§ Exercise material

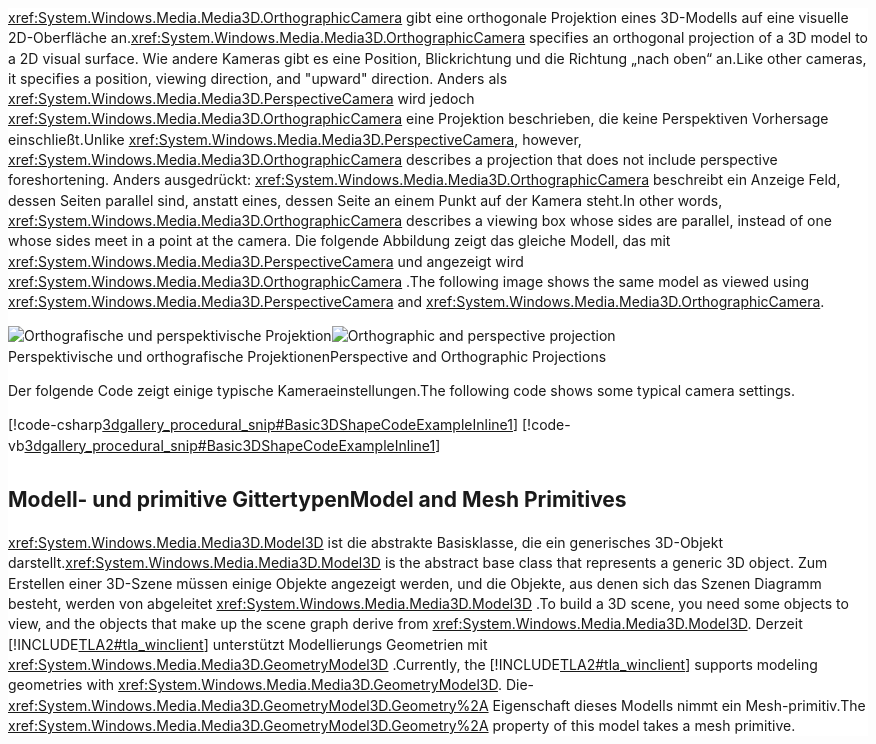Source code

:  <span data-ttu-id="87412-142"><xref:System.Windows.Media.Media3D.OrthographicCamera> gibt eine orthogonale Projektion eines 3D-Modells auf eine visuelle 2D-Oberfläche an.</span><span class="sxs-lookup"><span data-stu-id="87412-142"><xref:System.Windows.Media.Media3D.OrthographicCamera> specifies an orthogonal projection of a 3D model to a 2D visual surface.</span></span> <span data-ttu-id="87412-143">Wie andere Kameras gibt es eine Position, Blickrichtung und die Richtung „nach oben“ an.</span><span class="sxs-lookup"><span data-stu-id="87412-143">Like other cameras, it specifies a position, viewing direction, and "upward" direction.</span></span> <span data-ttu-id="87412-144">Anders als <xref:System.Windows.Media.Media3D.PerspectiveCamera> wird jedoch <xref:System.Windows.Media.Media3D.OrthographicCamera> eine Projektion beschrieben, die keine Perspektiven Vorhersage einschließt.</span><span class="sxs-lookup"><span data-stu-id="87412-144">Unlike <xref:System.Windows.Media.Media3D.PerspectiveCamera>, however, <xref:System.Windows.Media.Media3D.OrthographicCamera> describes a projection that does not include perspective foreshortening.</span></span> <span data-ttu-id="87412-145">Anders ausgedrückt: <xref:System.Windows.Media.Media3D.OrthographicCamera> beschreibt ein Anzeige Feld, dessen Seiten parallel sind, anstatt eines, dessen Seite an einem Punkt auf der Kamera steht.</span><span class="sxs-lookup"><span data-stu-id="87412-145">In other words, <xref:System.Windows.Media.Media3D.OrthographicCamera> describes a viewing box whose sides are parallel, instead of one whose sides meet in a point at the camera.</span></span> <span data-ttu-id="87412-146">Die folgende Abbildung zeigt das gleiche Modell, das mit <xref:System.Windows.Media.Media3D.PerspectiveCamera> und angezeigt wird <xref:System.Windows.Media.Media3D.OrthographicCamera> .</span><span class="sxs-lookup"><span data-stu-id="87412-146">The following image shows the same model as viewed using <xref:System.Windows.Media.Media3D.PerspectiveCamera> and <xref:System.Windows.Media.Media3D.OrthographicCamera>.</span></span>  
  
 <span data-ttu-id="87412-147">![Orthografische und perspektivische Projektion](./media/camera-projections4.png "Camera_projections4")</span><span class="sxs-lookup"><span data-stu-id="87412-147">![Orthographic and perspective projection](./media/camera-projections4.png "Camera_projections4")</span></span>  
<span data-ttu-id="87412-148">Perspektivische und orthografische Projektionen</span><span class="sxs-lookup"><span data-stu-id="87412-148">Perspective and Orthographic Projections</span></span>  
  
 <span data-ttu-id="87412-149">Der folgende Code zeigt einige typische Kameraeinstellungen.</span><span class="sxs-lookup"><span data-stu-id="87412-149">The following code shows some typical camera settings.</span></span>  
  
 [!code-csharp[3dgallery_procedural_snip#Basic3DShapeCodeExampleInline1](~/samples/snippets/csharp/VS_Snippets_Wpf/3DGallery_procedural_snip/CSharp/Basic3DShapeExample.cs#basic3dshapecodeexampleinline1)]
 [!code-vb[3dgallery_procedural_snip#Basic3DShapeCodeExampleInline1](~/samples/snippets/visualbasic/VS_Snippets_Wpf/3DGallery_procedural_snip/visualbasic/basic3dshapeexample.vb#basic3dshapecodeexampleinline1)]  
  
<a name="models_meshes"></a>
## <a name="model-and-mesh-primitives"></a><span data-ttu-id="87412-150">Modell- und primitive Gittertypen</span><span class="sxs-lookup"><span data-stu-id="87412-150">Model and Mesh Primitives</span></span>  
  
 <span data-ttu-id="87412-151"><xref:System.Windows.Media.Media3D.Model3D> ist die abstrakte Basisklasse, die ein generisches 3D-Objekt darstellt.</span><span class="sxs-lookup"><span data-stu-id="87412-151"><xref:System.Windows.Media.Media3D.Model3D> is the abstract base class that represents a generic 3D object.</span></span> <span data-ttu-id="87412-152">Zum Erstellen einer 3D-Szene müssen einige Objekte angezeigt werden, und die Objekte, aus denen sich das Szenen Diagramm besteht, werden von abgeleitet <xref:System.Windows.Media.Media3D.Model3D> .</span><span class="sxs-lookup"><span data-stu-id="87412-152">To build a 3D scene, you need some objects to view, and the objects that make up the scene graph derive from <xref:System.Windows.Media.Media3D.Model3D>.</span></span> <span data-ttu-id="87412-153">Derzeit [!INCLUDE[TLA2#tla_winclient](../../../../includes/tla2sharptla-winclient-md.md)] unterstützt Modellierungs Geometrien mit <xref:System.Windows.Media.Media3D.GeometryModel3D> .</span><span class="sxs-lookup"><span data-stu-id="87412-153">Currently, the [!INCLUDE[TLA2#tla_winclient](../../../../includes/tla2sharptla-winclient-md.md)] supports modeling geometries with <xref:System.Windows.Media.Media3D.GeometryModel3D>.</span></span> <span data-ttu-id="87412-154">Die- <xref:System.Windows.Media.Media3D.GeometryModel3D.Geometry%2A> Eigenschaft dieses Modells nimmt ein Mesh-primitiv.</span><span class="sxs-lookup"><span data-stu-id="87412-154">The <xref:System.Windows.Media.Media3D.GeometryModel3D.Geometry%2A> property of this model takes a mesh primitive.</span></span>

§ Work to be completed
In the entries above, find each line with the word "name" and copy it.

§ Response area
<a name="models_meshes"></a>
## <a name="model-and-mesh-primitives"></a><span data-ttu-id="87412-150">Modell- und primitive Gittertypen</span><span class="sxs-lookup"><span data-stu-id="87412-150">Model and Mesh Primitives</span></span>  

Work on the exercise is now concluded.